## INSTRUCTIONS TO FOLLOW
Copy the records from the line containing "Lines per view: lens" up to and including the line containing "-0.006038, 0.915563, 0.090331]]", leaving out the pictures.

## ENTRIES PROVIDED
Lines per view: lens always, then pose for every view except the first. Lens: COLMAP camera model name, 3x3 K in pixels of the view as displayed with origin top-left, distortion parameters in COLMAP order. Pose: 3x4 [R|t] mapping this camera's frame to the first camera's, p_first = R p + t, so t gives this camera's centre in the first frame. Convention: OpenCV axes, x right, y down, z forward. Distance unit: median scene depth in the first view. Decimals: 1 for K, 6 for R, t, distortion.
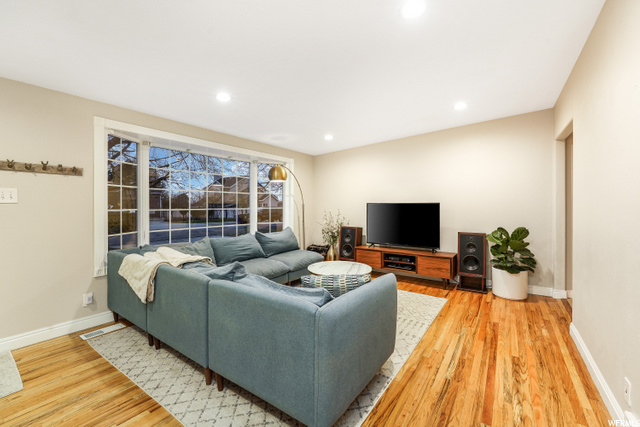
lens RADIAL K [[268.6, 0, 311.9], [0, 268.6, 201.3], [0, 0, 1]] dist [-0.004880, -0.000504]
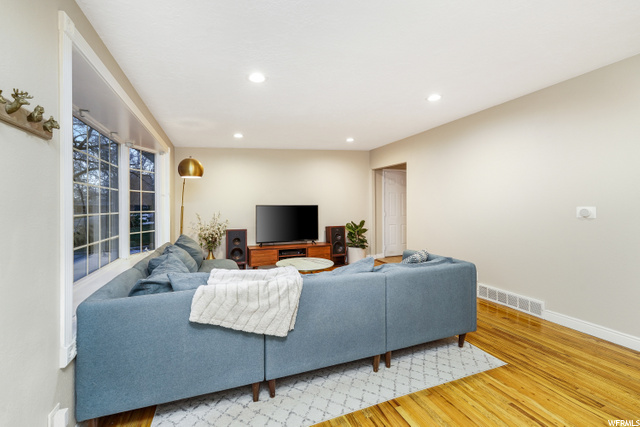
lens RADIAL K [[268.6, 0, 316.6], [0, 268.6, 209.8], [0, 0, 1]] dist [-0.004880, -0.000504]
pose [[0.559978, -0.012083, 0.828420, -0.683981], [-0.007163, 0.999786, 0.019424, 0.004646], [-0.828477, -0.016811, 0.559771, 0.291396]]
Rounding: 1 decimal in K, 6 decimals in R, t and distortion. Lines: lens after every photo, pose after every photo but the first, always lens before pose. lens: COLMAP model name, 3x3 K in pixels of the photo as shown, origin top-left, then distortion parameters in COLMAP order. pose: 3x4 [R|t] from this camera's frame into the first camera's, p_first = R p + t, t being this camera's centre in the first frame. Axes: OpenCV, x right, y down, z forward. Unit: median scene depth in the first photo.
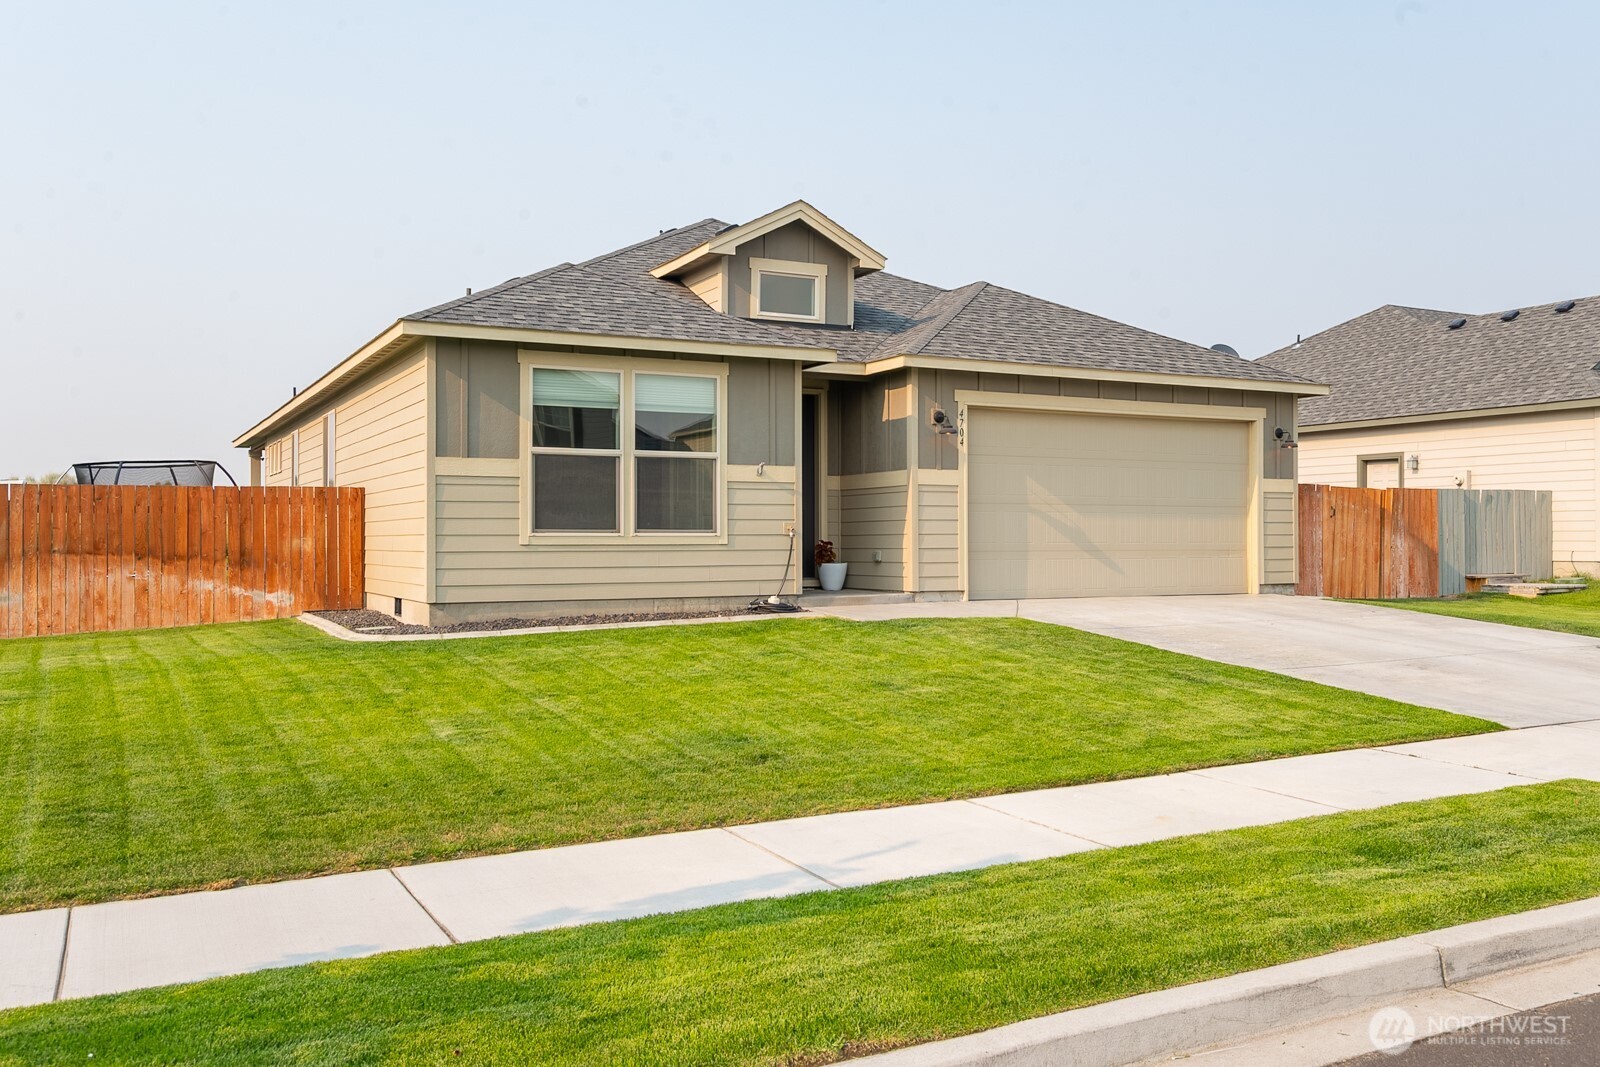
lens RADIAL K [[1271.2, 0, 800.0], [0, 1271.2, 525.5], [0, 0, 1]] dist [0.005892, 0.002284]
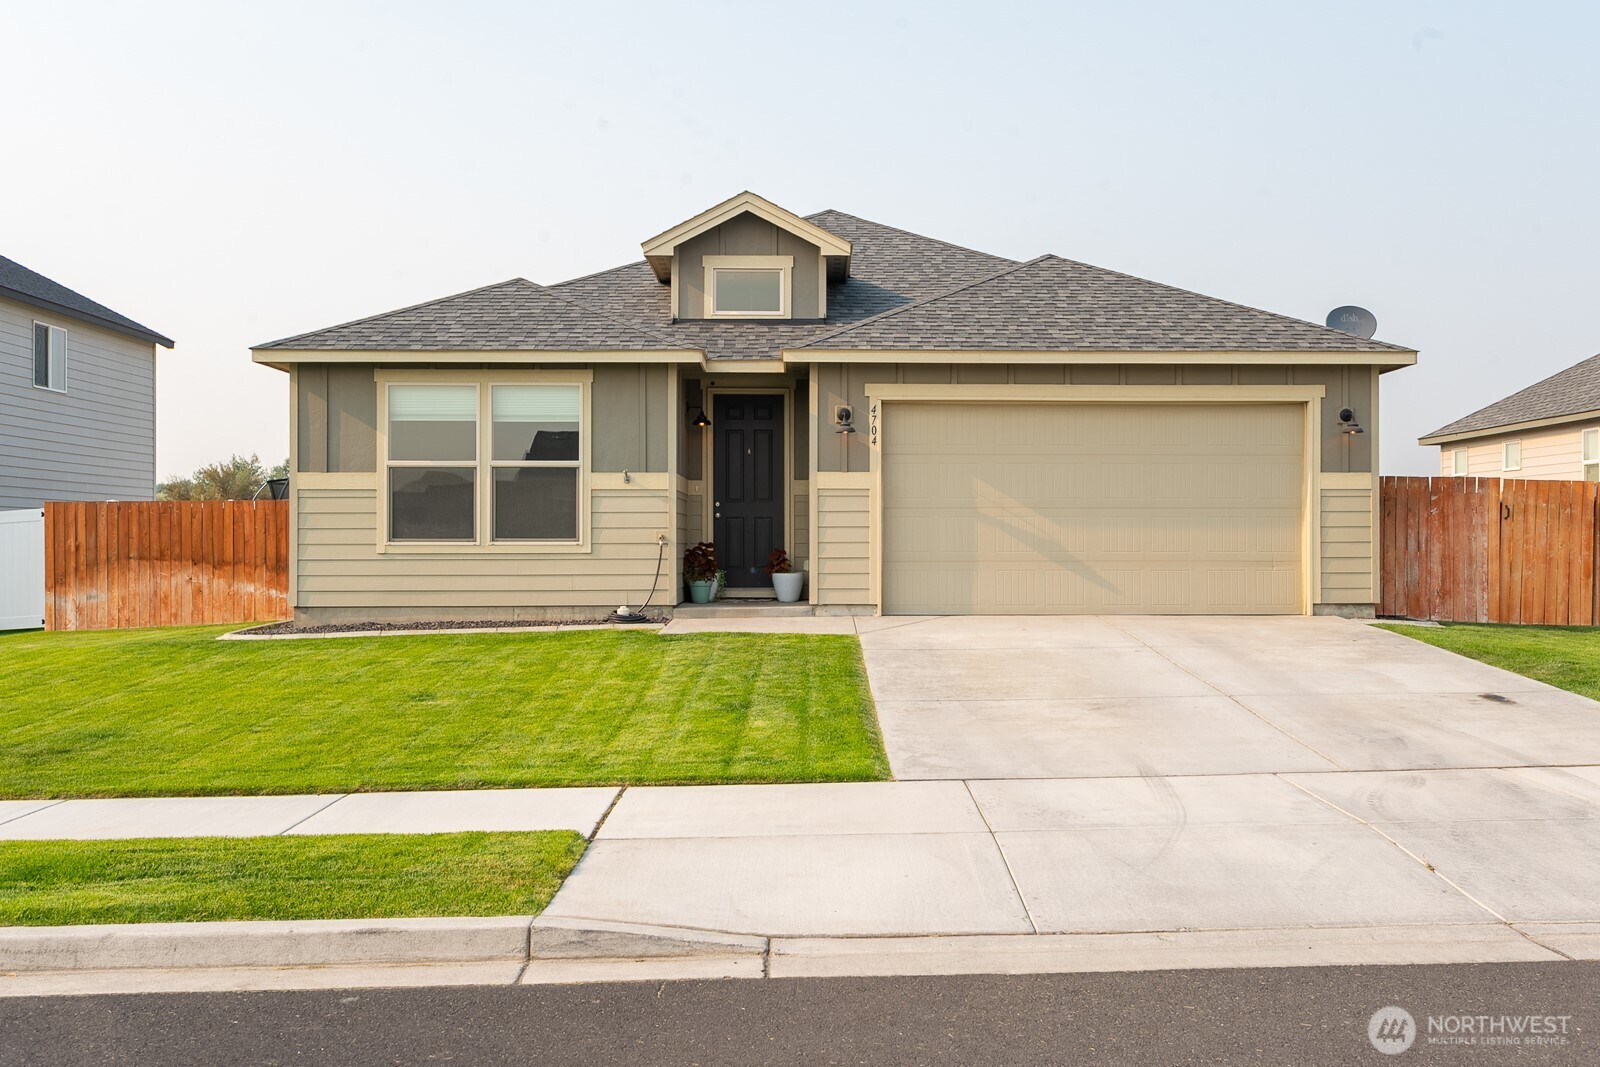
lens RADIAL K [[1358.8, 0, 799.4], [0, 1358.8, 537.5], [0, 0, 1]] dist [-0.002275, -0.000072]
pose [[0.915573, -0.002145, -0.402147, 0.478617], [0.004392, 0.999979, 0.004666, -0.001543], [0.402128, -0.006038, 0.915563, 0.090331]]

--

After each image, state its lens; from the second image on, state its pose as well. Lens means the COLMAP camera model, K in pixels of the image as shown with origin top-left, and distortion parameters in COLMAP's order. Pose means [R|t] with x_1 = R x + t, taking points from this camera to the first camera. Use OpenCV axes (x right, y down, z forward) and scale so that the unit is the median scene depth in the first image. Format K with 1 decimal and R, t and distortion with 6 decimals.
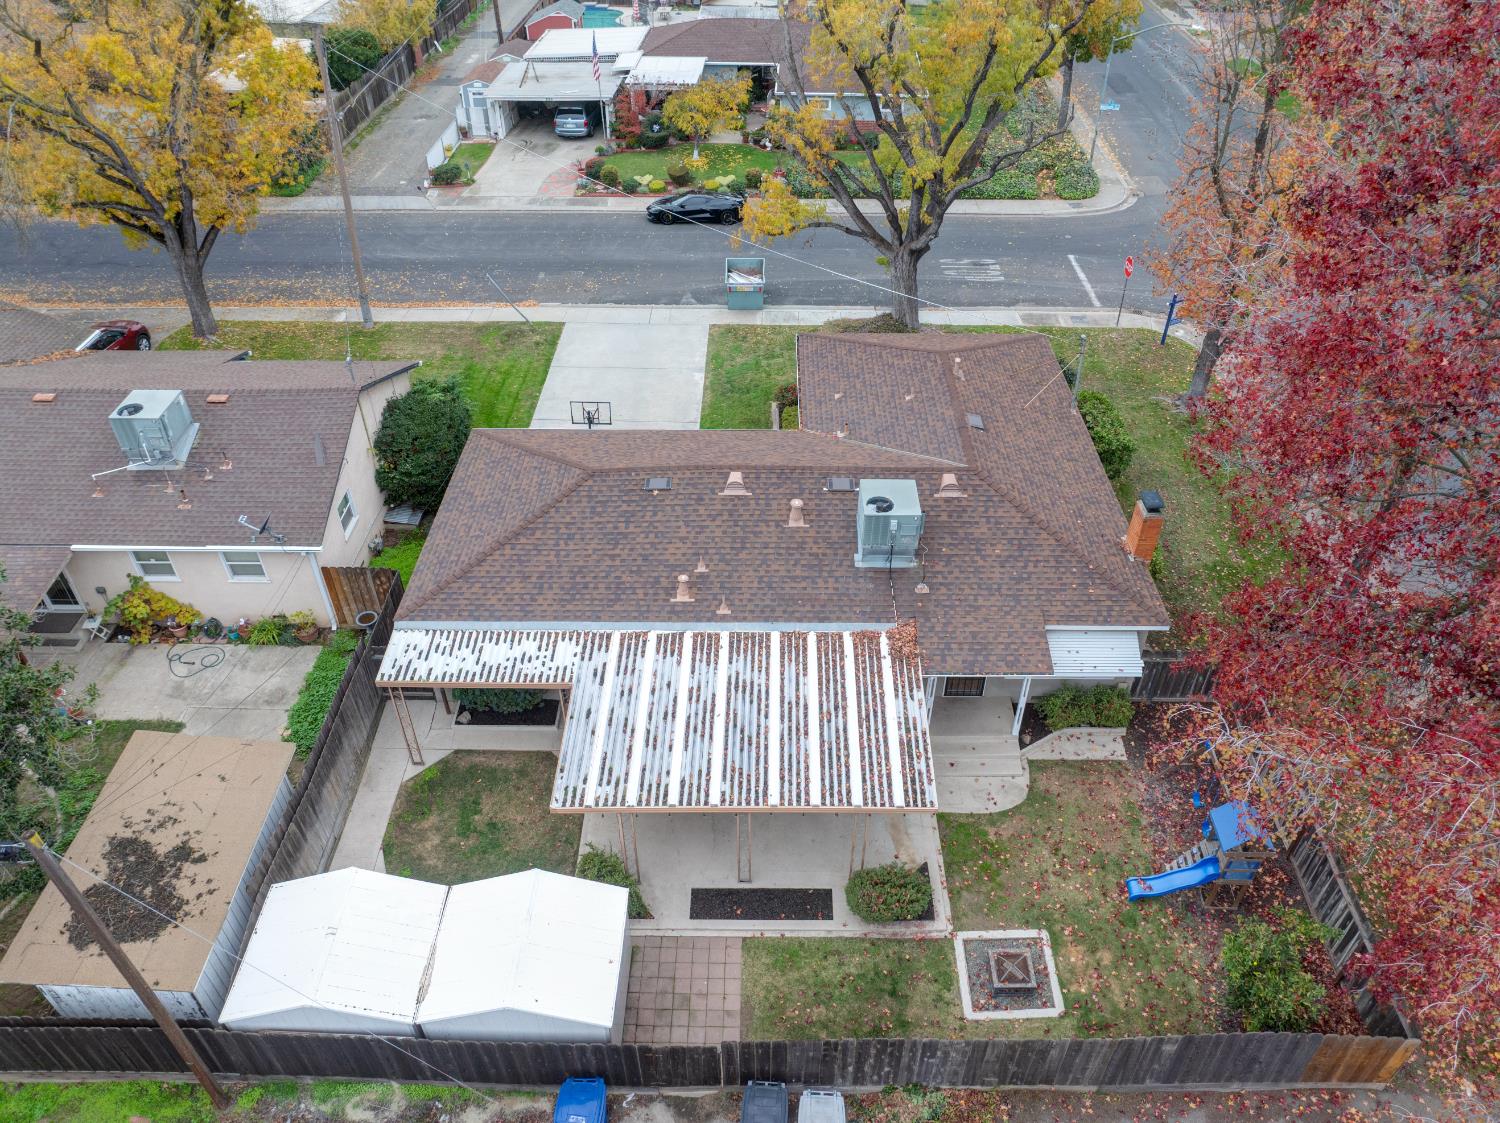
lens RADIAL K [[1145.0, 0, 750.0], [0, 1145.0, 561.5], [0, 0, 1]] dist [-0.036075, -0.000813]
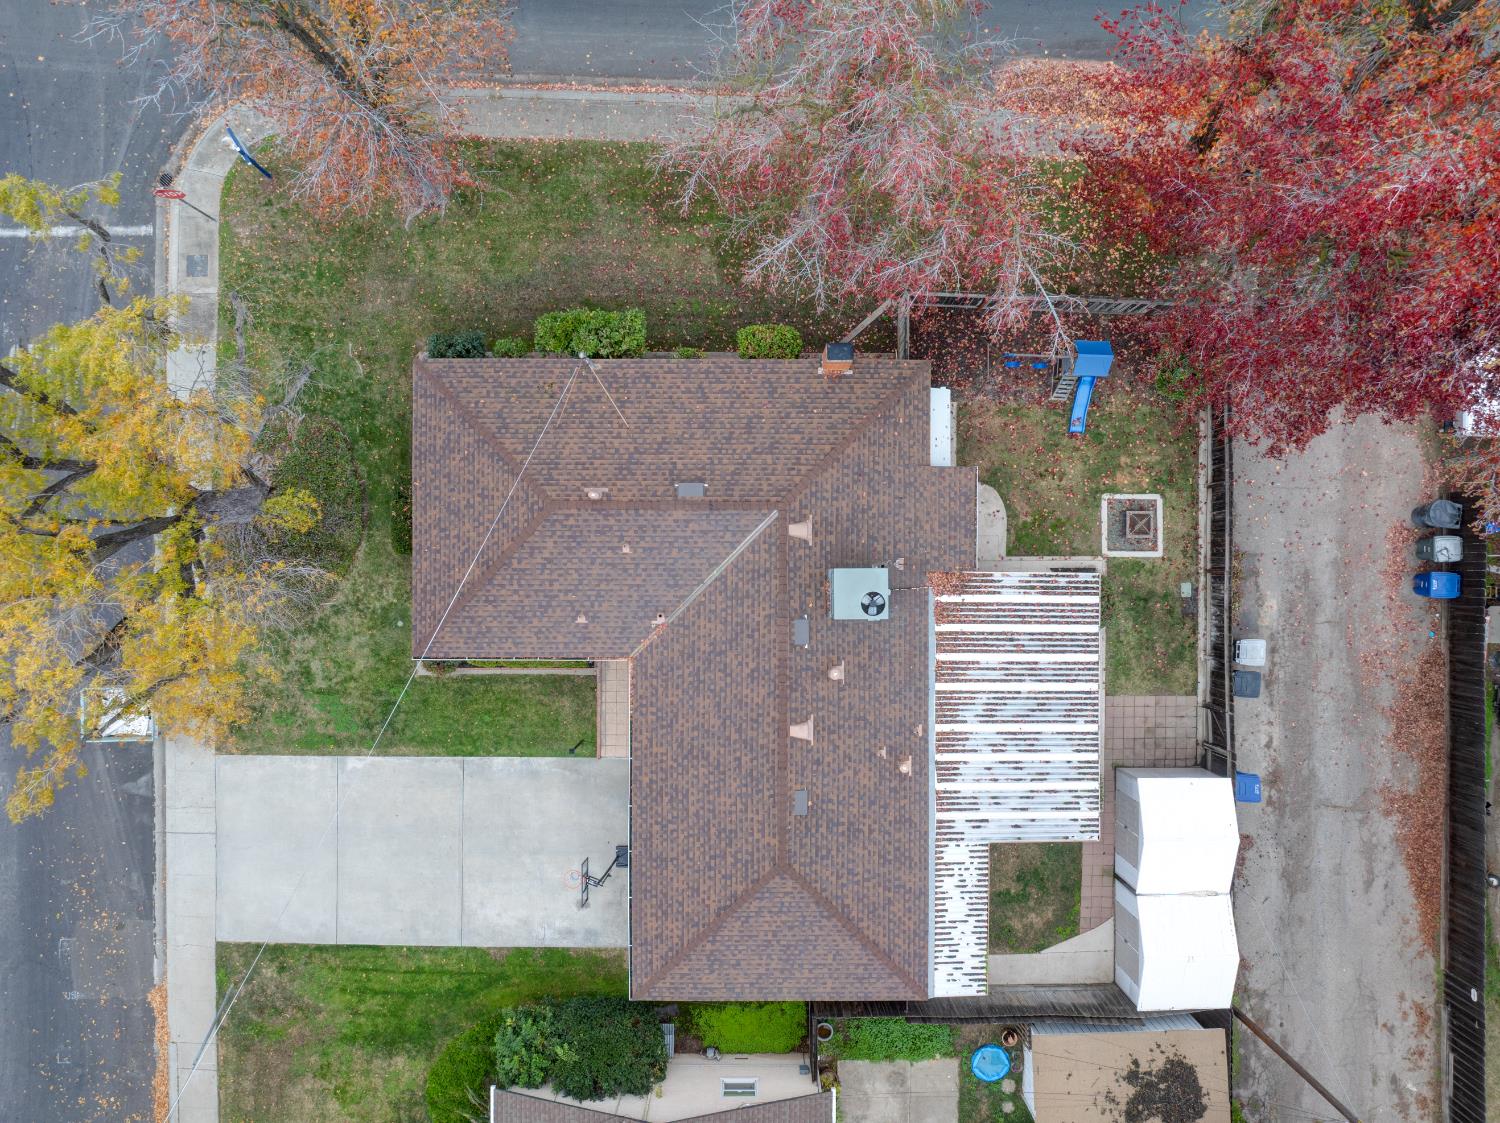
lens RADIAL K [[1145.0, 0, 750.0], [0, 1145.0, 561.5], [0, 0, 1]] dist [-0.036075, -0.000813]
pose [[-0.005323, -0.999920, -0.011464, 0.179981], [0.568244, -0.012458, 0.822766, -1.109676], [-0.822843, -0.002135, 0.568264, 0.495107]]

## REPLY TO THE TASK
Lines per view: lens always, then pose for every view except the first. Lens: COLMAP camera model name, 3x3 K in pixels of the view as displayed with origin top-left, distortion parameters in COLMAP order. Pose: 3x4 [R|t] mapping this camera's frame to the first camera's, p_first = R p + t, so t gives this camera's centre in the first frame. Convention: OpenCV axes, x right, y down, z forward. Distance unit: median scene depth in the first view. Decimals: 1 for K, 6 for R, t, distortion.
lens RADIAL K [[268.6, 0, 311.9], [0, 268.6, 201.3], [0, 0, 1]] dist [-0.004880, -0.000504]
lens RADIAL K [[268.6, 0, 316.6], [0, 268.6, 209.8], [0, 0, 1]] dist [-0.004880, -0.000504]
pose [[0.559978, -0.012083, 0.828420, -0.683981], [-0.007163, 0.999786, 0.019424, 0.004646], [-0.828477, -0.016811, 0.559771, 0.291396]]
Rounding: 1 decimal in K, 6 decimals in R, t and distortion. Lines: lens after every photo, pose after every photo but the first, always lens before pose. lens: COLMAP model name, 3x3 K in pixels of the photo as shown, origin top-left, then distortion parameters in COLMAP order. pose: 3x4 [R|t] from this camera's frame into the first camera's, p_first = R p + t, t being this camera's centre in the first frame. Axes: OpenCV, x right, y down, z forward. Unit: median scene depth in the first photo.
lens RADIAL K [[1271.2, 0, 800.0], [0, 1271.2, 525.5], [0, 0, 1]] dist [0.005892, 0.002284]
lens RADIAL K [[1358.8, 0, 799.4], [0, 1358.8, 537.5], [0, 0, 1]] dist [-0.002275, -0.000072]
pose [[0.915573, -0.002145, -0.402147, 0.478617], [0.004392, 0.999979, 0.004666, -0.001543], [0.402128, -0.006038, 0.915563, 0.090331]]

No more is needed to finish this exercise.